Being the cheapskates we are, we parked just outside the park and walked in so as not to have to pay for parking. The park was up on a bluff for the most part and as we moved toward the ocean, fog started to appear. We wound up first on a lower bluff where Mike could scramble on rocks and I watched the surf crash onto rocks as the fog really rolled in. We soon couldn’t see the bigger bluffs nearby and I started to get cold without the sun. We meandered down the shore a ways and found the sun again, as well as access to a tidepool area. Unfortunately, we got there close to high tide, but we made our way down anyway and were so happy that we did. We did not get to see anemones and other fun creatures, but we did see find an amazing area full of beautiful and diverse rocks. We spent a long time there admiring and finding the best rocks. The sun came back out and we lounged on a rock drying our feet (and my pant legs) and taking in the majesty of a very round seal.

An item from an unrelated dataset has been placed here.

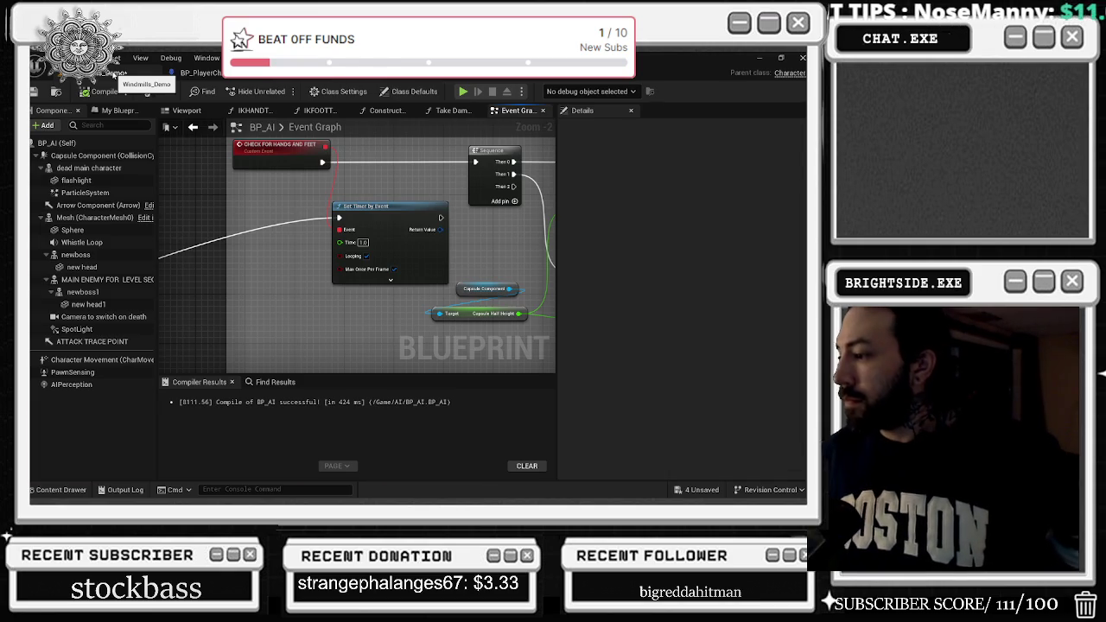
# Save all changed content and the map from the level editor.
pyautogui.click(119, 74)
pyautogui.click(701, 490)
pyautogui.click(489, 396)
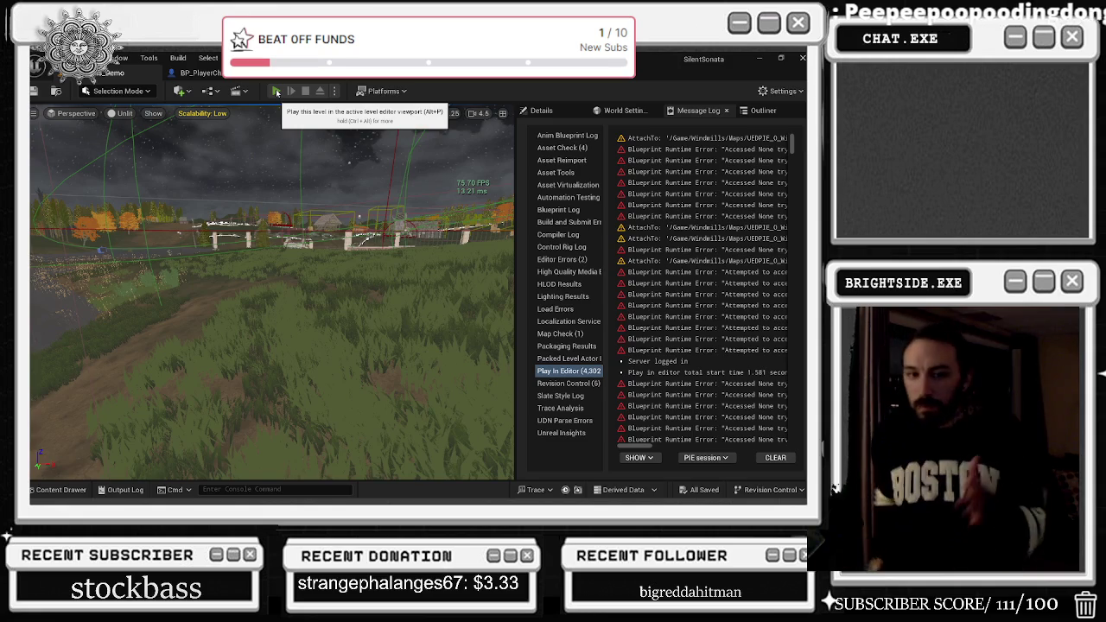
pyautogui.click(276, 91)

When we got back to our campground, we decide that we had to check out the local beach nearby after seeing that it was named Agate Beach. Here, we joined others slowly wandering along, neck craned down toward the beach, intermittently squatting to find the best rocks. From here on out, we are stopping at every Agate Beach we see on a map.
The next day took us back north the Redwood National and State parks to do one more hike before we left the area. This time we were a little further inland; there were fewer old growth redwoods, but the hike was lovely nonetheless.
The next day, we headed south, but first we made one more stop at Agate Beach to collect a few more rocks.